Even if FOH is stereo, and one of the same reasons 'stereo' is problematic for a lot of live applications, is twofold; Most people in a audience don't 'hear' both sides of the PA. 'Hear in quotes because even if you're getting sound from both sides, because of the distances Hass' has already stepped into the equation-
So, in any of these applications with any few feet offset distance -or delay (1 or 2 ms is all it takes) a) precedence effect is already in there, and b) even with a mono signal, you already have the faux stereo/delay effect going.

Around and around you go now. :D
 
Anyone know of a way to make a signal appear in Mono but disappear in stereo?

I thought that it might be fun to have two completely different guitar parts in the same song... and depending on what you listened with it would change.

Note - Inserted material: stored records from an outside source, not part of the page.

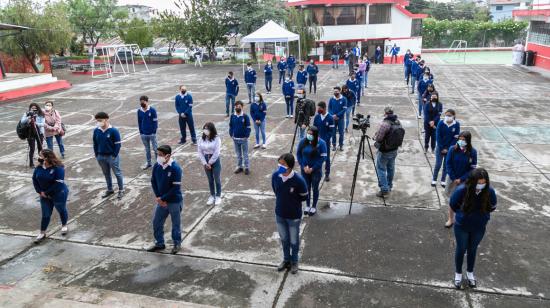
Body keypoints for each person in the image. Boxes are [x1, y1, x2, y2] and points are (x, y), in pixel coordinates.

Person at [450, 168, 497, 289]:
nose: (481, 185)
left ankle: (470, 272)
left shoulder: (489, 192)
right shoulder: (461, 190)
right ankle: (458, 273)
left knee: (472, 249)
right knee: (461, 249)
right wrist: (463, 216)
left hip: (479, 227)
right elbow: (453, 204)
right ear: (472, 181)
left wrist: (482, 217)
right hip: (462, 226)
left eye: (483, 182)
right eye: (478, 182)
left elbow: (493, 206)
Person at [271, 153, 308, 274]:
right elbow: (276, 191)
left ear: (290, 167)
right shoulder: (275, 176)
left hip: (293, 217)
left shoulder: (299, 181)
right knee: (284, 239)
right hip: (280, 214)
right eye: (279, 164)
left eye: (283, 165)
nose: (280, 166)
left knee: (293, 240)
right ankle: (286, 260)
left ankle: (294, 261)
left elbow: (304, 197)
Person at [147, 145, 183, 254]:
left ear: (168, 156)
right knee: (157, 222)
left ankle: (177, 243)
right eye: (157, 154)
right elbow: (153, 181)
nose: (158, 157)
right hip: (161, 201)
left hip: (174, 201)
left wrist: (162, 198)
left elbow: (175, 188)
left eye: (160, 155)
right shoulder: (157, 166)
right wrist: (158, 197)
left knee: (175, 224)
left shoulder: (175, 168)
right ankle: (159, 243)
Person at [32, 149, 69, 243]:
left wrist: (46, 192)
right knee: (45, 214)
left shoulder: (58, 168)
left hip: (58, 194)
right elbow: (34, 179)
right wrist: (40, 192)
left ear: (47, 158)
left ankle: (64, 225)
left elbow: (58, 184)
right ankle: (42, 232)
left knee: (61, 209)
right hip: (44, 195)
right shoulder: (39, 167)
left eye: (40, 156)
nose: (38, 157)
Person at [445, 131, 478, 228]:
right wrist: (454, 178)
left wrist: (462, 179)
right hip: (452, 179)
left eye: (463, 140)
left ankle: (460, 218)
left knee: (463, 200)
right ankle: (451, 219)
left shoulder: (472, 152)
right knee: (452, 199)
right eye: (460, 139)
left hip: (464, 181)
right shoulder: (452, 149)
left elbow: (472, 168)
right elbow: (448, 164)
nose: (461, 141)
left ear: (468, 141)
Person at [374, 105, 405, 198]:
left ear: (385, 113)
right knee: (391, 168)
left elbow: (379, 138)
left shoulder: (385, 124)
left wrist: (375, 137)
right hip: (394, 149)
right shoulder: (398, 122)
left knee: (381, 169)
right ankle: (389, 186)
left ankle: (384, 190)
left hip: (384, 150)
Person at [297, 126, 327, 216]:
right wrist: (303, 166)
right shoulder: (303, 141)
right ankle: (307, 205)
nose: (309, 135)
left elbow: (323, 157)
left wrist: (312, 168)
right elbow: (299, 154)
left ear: (315, 134)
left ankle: (313, 206)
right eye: (308, 133)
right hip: (304, 170)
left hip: (315, 171)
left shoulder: (321, 143)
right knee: (306, 187)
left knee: (315, 188)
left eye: (311, 134)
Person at [93, 112, 124, 199]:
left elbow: (118, 145)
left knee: (117, 173)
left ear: (106, 119)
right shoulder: (96, 130)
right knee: (106, 174)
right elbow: (95, 144)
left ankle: (121, 190)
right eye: (97, 120)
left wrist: (114, 155)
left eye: (100, 120)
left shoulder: (114, 131)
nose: (98, 122)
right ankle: (110, 189)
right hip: (101, 157)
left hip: (111, 156)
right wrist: (97, 155)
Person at [433, 109, 460, 187]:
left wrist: (448, 148)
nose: (448, 117)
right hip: (440, 148)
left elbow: (456, 137)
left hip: (449, 149)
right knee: (438, 164)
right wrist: (442, 148)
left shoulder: (456, 124)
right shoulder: (441, 123)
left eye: (449, 115)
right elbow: (438, 136)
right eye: (446, 115)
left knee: (446, 165)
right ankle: (434, 179)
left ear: (453, 116)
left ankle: (443, 180)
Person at [198, 122, 222, 206]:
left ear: (211, 130)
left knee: (217, 179)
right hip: (205, 160)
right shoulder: (201, 139)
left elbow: (217, 152)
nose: (205, 130)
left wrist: (210, 162)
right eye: (204, 128)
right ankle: (212, 195)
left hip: (215, 161)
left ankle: (218, 195)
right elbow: (200, 152)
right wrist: (205, 163)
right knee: (210, 180)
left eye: (207, 129)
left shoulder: (217, 138)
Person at [313, 101, 334, 182]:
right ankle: (317, 172)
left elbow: (331, 132)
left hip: (325, 143)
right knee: (316, 157)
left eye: (320, 108)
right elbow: (314, 128)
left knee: (326, 158)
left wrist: (324, 140)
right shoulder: (317, 117)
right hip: (316, 142)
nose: (318, 110)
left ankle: (327, 174)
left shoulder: (330, 118)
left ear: (324, 108)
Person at [229, 101, 251, 175]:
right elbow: (231, 126)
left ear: (242, 107)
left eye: (239, 106)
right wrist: (231, 134)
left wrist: (246, 136)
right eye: (236, 106)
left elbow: (248, 127)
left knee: (245, 154)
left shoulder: (245, 116)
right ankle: (240, 167)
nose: (237, 107)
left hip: (243, 139)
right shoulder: (232, 116)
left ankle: (247, 167)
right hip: (235, 139)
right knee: (238, 154)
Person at [137, 96, 158, 170]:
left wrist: (154, 132)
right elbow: (139, 122)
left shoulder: (152, 110)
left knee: (155, 149)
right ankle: (149, 163)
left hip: (152, 134)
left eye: (143, 101)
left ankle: (158, 164)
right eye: (141, 101)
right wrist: (141, 132)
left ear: (147, 101)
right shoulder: (139, 111)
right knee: (147, 149)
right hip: (144, 134)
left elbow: (155, 122)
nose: (142, 103)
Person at [21, 103, 45, 168]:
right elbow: (22, 121)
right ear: (30, 108)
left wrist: (35, 123)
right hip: (30, 133)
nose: (34, 109)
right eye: (32, 108)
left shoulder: (41, 114)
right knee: (32, 148)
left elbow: (43, 124)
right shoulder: (27, 113)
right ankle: (31, 163)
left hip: (39, 133)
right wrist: (28, 117)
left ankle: (41, 162)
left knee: (40, 147)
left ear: (38, 108)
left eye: (35, 108)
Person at [328, 87, 347, 151]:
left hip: (340, 119)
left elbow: (344, 109)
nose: (335, 92)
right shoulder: (331, 99)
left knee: (341, 133)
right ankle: (334, 145)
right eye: (334, 91)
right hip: (333, 119)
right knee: (333, 133)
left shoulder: (344, 99)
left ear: (339, 91)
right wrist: (332, 115)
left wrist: (337, 115)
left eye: (336, 91)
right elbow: (329, 108)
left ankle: (341, 145)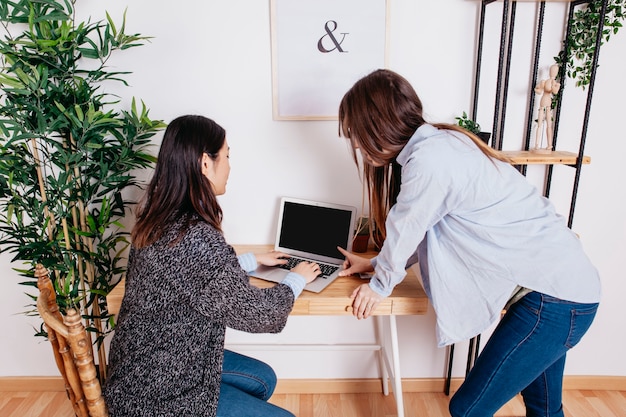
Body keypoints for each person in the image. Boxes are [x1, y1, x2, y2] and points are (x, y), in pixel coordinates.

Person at [336, 69, 600, 417]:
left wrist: (380, 286)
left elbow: (408, 225)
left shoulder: (430, 160)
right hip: (564, 293)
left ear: (378, 124)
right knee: (545, 408)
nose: (355, 144)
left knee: (468, 409)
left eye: (356, 133)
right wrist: (372, 265)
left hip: (556, 299)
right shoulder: (439, 146)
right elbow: (423, 229)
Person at [103, 115, 321, 417]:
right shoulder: (196, 238)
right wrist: (295, 279)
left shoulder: (158, 215)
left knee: (263, 380)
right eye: (227, 155)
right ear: (206, 163)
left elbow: (188, 277)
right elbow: (260, 314)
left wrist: (249, 261)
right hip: (160, 397)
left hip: (142, 368)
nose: (229, 166)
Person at [533, 64, 561, 152]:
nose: (553, 73)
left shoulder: (555, 83)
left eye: (555, 71)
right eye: (552, 71)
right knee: (540, 124)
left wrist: (555, 86)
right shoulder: (544, 82)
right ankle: (537, 144)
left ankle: (549, 145)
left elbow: (555, 92)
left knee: (549, 124)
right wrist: (537, 88)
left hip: (548, 103)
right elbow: (538, 91)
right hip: (543, 102)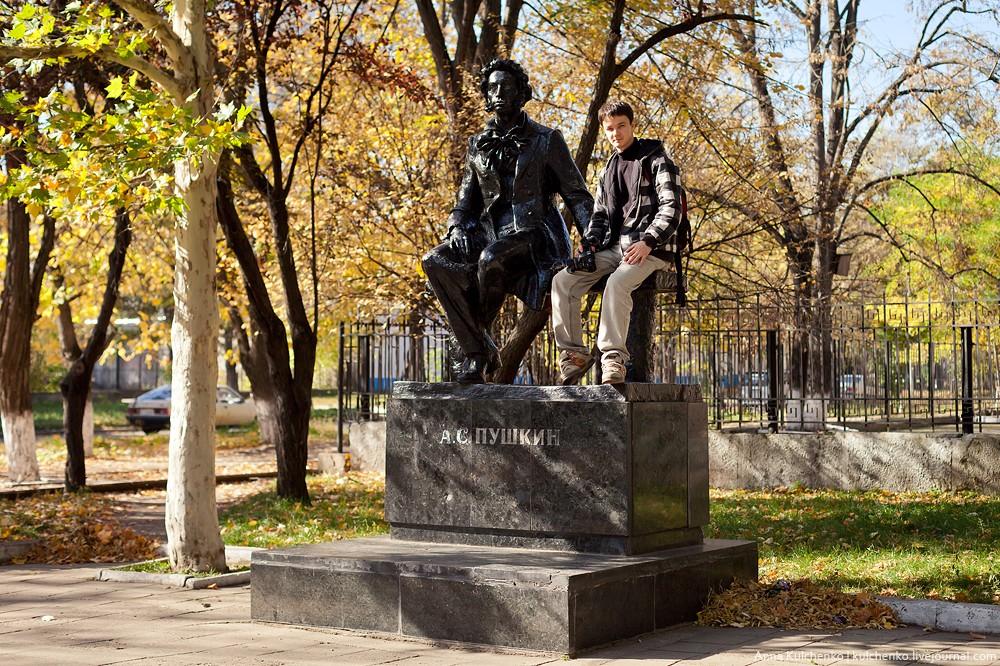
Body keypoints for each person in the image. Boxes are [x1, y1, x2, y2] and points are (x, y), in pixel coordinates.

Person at [422, 59, 594, 384]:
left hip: (535, 236)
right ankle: (482, 347)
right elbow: (465, 201)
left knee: (492, 259)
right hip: (489, 235)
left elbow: (577, 195)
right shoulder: (477, 144)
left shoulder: (547, 140)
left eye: (506, 87)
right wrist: (458, 226)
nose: (499, 93)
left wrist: (594, 238)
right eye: (492, 88)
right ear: (487, 96)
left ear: (521, 94)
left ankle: (473, 355)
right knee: (435, 260)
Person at [551, 100, 684, 385]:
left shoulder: (657, 160)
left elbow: (672, 209)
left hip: (652, 248)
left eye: (621, 126)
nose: (616, 133)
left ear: (632, 125)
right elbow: (599, 215)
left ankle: (612, 360)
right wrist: (588, 245)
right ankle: (574, 356)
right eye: (609, 129)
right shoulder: (608, 170)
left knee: (617, 282)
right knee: (563, 281)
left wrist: (648, 241)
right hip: (615, 247)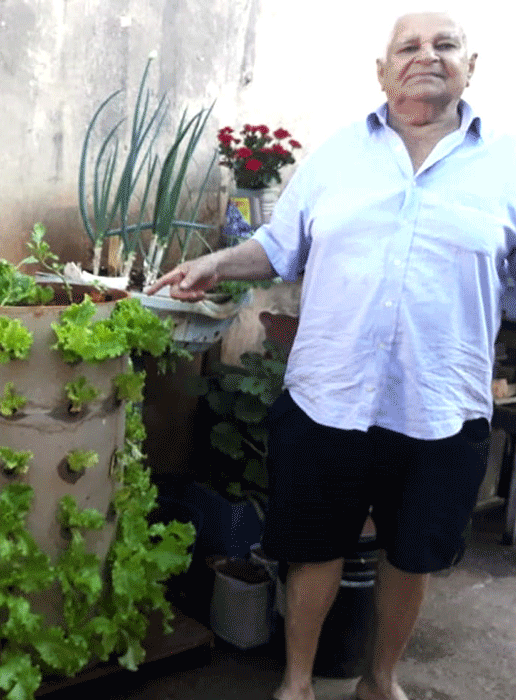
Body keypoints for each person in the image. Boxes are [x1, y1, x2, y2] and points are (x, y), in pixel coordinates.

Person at [147, 11, 516, 700]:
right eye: (408, 46)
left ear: (473, 64)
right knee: (313, 545)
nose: (425, 57)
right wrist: (219, 263)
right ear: (383, 69)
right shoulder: (339, 155)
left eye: (445, 45)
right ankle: (297, 682)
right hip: (330, 395)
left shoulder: (508, 166)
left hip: (439, 404)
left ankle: (381, 681)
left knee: (414, 555)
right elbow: (279, 248)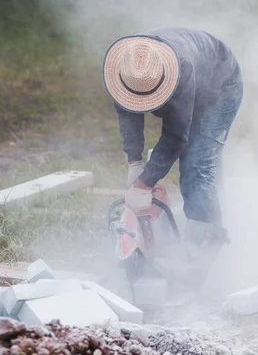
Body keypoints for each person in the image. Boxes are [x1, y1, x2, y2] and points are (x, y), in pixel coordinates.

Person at [102, 26, 243, 269]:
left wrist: (144, 184)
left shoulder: (180, 69)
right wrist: (135, 162)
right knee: (201, 165)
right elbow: (128, 116)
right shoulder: (129, 68)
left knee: (197, 166)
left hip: (220, 87)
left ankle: (203, 257)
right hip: (196, 79)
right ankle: (213, 215)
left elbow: (176, 136)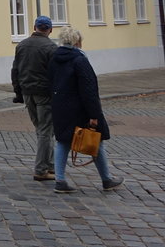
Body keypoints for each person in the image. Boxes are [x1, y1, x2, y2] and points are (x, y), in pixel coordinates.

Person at [50, 26, 123, 193]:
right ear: (78, 42)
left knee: (62, 142)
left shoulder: (54, 58)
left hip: (60, 106)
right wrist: (94, 115)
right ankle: (106, 179)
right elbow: (88, 90)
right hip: (79, 109)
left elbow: (50, 82)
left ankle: (60, 180)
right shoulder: (80, 60)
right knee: (96, 141)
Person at [11, 15, 57, 181]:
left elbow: (15, 71)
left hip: (27, 92)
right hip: (44, 94)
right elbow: (55, 75)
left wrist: (18, 93)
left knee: (42, 130)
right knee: (45, 131)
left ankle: (51, 165)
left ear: (35, 27)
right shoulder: (51, 47)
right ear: (50, 29)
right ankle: (41, 169)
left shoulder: (22, 45)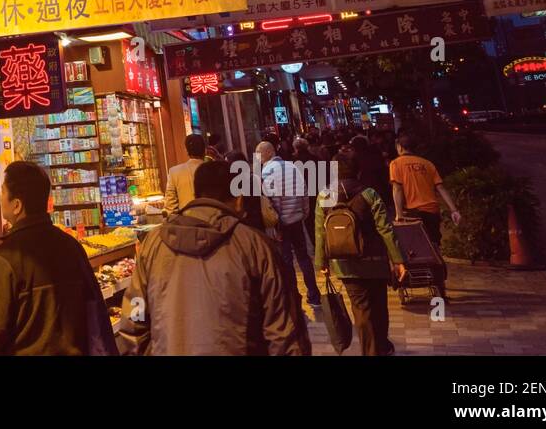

I explained my idea to the bass player in my band, who said it's likely impossible before he got a nosebleed.

Which made me think of David Bowie in the Prestige... "What you are asking for is not impossible... it is merely expensive."
 
Anyone know of a way to make a signal appear in Mono but disappear in stereo?
Off the top of my head, you would need to have one guitar part 180 degrees out of phase between both speakers. The other guitar part in mono turned down in the mix so you don't notice it in stereo. When listened to in mono, the 'stereo' guitar would disappear and the mono one would be left. When listened to in stereo, the mono guitar would be masked by the other stuff in the mix.
 
I guess it would be possible, but someone earlier made the point that probably 99% of people wouldn't notice. It definitely wouldn't work live... the environment just isn't controlled enough. Depending on who your sound guy is live, it probably is best to not make it too complicated. I'm a big believer in making the guitar sound good coming out of the speakers... and just get a good mic in front of it positioned properly. Even then a horrible sound guy can screw it up for you, or even the venue.